札幌市の地下鉄のドアにこういう広告がありまして、北海道民は「にやり」とやり過ごせるんですが、これが日本語学習中の留学生を悩ませているようです。撮影してるワタシの亡霊が映り込んでいますが、まずは写真をアップします。
これは北海道米の広告なので「そんなにおいしいとついついお米が 食べらさる:自分の意向ではなくお米が口から胃に送り込まれる様」と言いたいのでしょう。
日本語の難解なフォーム「~される」「~られる」「~させられる」あたりを勉強中の留学生がこの広告を見て頭を抱えていたので、「これは実は北海道弁なんだわ」と説明すると、「そんな紛らわしい活用を方言にしないでほしい」と苦情がきました(笑)。
ブログ内を探したらなんと、ちょうど18年前に北海道弁「さる言葉」について投稿してたんですよね~(感慨深い)。
「~さる」言葉は否定文でよく使う→「~さらない」
使用例:
1)このペン書かさらない。─インク固まってるんでないの?
2)ファックス送らさってない。─切り替え式だべか?
3)シャッター押ささらない。

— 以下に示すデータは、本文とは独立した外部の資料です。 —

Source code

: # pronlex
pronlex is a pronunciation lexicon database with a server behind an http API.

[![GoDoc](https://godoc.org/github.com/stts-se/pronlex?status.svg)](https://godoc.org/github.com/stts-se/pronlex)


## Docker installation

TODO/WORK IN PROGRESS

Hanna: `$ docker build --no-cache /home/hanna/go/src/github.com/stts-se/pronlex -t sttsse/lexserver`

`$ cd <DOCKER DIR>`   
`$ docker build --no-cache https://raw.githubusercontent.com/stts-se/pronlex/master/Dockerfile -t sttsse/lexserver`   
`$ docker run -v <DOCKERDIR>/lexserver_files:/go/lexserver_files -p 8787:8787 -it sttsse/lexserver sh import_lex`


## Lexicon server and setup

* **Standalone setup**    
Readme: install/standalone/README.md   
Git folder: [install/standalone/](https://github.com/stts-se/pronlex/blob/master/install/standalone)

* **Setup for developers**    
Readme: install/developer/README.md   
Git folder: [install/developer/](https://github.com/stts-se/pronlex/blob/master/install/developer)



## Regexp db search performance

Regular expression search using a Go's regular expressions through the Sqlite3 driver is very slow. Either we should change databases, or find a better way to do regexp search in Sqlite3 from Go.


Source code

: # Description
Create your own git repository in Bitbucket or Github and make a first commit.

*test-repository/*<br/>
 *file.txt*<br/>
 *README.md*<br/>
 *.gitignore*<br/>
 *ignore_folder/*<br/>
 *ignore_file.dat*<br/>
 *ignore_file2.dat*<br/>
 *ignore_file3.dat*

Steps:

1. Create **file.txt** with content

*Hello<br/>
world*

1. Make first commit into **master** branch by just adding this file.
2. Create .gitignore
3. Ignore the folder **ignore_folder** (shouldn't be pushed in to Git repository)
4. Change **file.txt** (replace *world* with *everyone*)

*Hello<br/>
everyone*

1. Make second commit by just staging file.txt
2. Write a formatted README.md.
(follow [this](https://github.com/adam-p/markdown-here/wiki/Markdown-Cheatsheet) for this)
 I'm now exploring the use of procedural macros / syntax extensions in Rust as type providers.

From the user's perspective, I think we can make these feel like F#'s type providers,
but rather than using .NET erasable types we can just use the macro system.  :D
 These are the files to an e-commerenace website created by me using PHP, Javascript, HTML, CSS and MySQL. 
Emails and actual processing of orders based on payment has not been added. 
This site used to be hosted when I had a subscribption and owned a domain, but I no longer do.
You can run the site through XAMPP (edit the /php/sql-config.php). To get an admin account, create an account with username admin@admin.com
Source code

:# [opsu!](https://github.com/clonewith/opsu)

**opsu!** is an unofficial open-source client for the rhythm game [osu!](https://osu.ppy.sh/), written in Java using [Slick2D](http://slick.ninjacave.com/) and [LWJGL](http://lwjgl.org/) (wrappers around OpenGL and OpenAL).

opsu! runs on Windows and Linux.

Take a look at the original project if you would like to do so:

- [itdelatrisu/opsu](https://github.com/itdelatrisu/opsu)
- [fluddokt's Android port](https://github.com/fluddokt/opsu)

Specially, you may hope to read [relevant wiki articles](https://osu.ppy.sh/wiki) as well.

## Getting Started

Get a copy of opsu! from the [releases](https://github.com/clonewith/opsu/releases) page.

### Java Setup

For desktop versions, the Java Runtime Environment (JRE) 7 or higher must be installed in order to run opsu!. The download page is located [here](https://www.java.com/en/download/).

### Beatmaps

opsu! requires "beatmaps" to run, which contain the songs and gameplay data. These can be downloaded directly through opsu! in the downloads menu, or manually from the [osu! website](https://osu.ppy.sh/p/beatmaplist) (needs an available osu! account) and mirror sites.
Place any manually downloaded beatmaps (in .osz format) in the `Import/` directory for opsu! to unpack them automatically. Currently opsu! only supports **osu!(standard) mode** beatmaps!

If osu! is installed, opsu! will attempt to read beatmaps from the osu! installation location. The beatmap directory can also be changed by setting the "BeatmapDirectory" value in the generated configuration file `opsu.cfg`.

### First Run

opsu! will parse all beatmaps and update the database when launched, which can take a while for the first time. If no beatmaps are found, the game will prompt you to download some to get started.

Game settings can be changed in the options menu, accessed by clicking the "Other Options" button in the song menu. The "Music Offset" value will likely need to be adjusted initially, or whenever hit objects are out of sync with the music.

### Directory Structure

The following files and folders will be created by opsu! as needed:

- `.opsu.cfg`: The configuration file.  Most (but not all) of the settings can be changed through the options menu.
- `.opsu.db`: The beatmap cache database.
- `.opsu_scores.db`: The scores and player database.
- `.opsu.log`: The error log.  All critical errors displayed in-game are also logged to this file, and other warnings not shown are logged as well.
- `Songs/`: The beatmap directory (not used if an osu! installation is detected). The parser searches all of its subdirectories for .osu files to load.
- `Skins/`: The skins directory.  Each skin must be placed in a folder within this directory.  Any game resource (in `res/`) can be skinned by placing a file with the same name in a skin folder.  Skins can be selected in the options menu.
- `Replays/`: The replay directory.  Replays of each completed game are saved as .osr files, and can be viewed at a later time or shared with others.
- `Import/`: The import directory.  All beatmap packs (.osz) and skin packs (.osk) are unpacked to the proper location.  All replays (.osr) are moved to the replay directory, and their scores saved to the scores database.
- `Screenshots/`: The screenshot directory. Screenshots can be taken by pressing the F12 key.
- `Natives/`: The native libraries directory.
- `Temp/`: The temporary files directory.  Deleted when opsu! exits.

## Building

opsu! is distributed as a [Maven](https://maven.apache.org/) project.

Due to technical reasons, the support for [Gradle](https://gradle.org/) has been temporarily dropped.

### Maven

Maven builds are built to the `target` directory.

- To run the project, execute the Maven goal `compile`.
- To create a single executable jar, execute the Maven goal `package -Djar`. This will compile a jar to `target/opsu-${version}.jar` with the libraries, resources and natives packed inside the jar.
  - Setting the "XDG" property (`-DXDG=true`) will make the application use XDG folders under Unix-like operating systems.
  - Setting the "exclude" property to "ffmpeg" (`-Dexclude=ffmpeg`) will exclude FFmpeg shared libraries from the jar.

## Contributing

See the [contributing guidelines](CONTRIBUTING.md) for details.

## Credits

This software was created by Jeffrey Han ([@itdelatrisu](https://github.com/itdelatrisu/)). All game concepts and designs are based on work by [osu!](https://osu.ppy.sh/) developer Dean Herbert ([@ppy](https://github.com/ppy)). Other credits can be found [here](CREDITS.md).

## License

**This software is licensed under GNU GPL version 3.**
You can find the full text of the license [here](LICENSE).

─フイルム巻かさってないんでないかい?
(アナログな例文ですみません)
◆ブログ内ページ [~さる]言葉 2005年4月8日
当時は日本語文法がよくわからなかったので、動詞の活用(変化)という点で解説できませんでした。日本語教師になったいまならできるかな?と思い再挑戦します。
【動詞Ⅰグループ】("i" の音が "a" に変化します)
書きます⇒書か ⇒⇒ 書か+さる
送ります⇒送ら ⇒⇒ 送ら+さる
押します⇒押さ ⇒⇒ 押さ+さる
巻きます⇒巻か ⇒⇒ 巻か+さる
【動詞Ⅱグループ】
食べます ⇒⇒⇒ 食べ+らさる
見ます ⇒⇒⇒ 見+らさる
【動詞Ⅲグループ】
します ⇒⇒⇒ ?
来ます ⇒⇒⇒ 来らさる
だ、だめでした。不規則グループの「します」の活用がわかりません。すべての動詞が「さる言葉」になるわけじゃないらしいんです。「します」の代わりに「やります」を使って「⇒やらさる」にはできると思います。
「さる言葉」を「ます形・食べらさります」で使用するのは稀であり、一般的に(北海道的に)「さる言葉動詞(Ⅰグループ)」となって普通形の活用、つまり「食べらさる/食べらさらない/食べらさった/食べらさらなかった」に変化したものが使われているのではないかと思います。ちなみに「て形」は「食べらさって」でしょうねー。
追記:
18年前の例文を見て気付いたんですが、否定文では「食べらさらない」「食べらさらなかった」のほかに「食べらさってない(て形+ない)」という言い方もけっこう使うようです。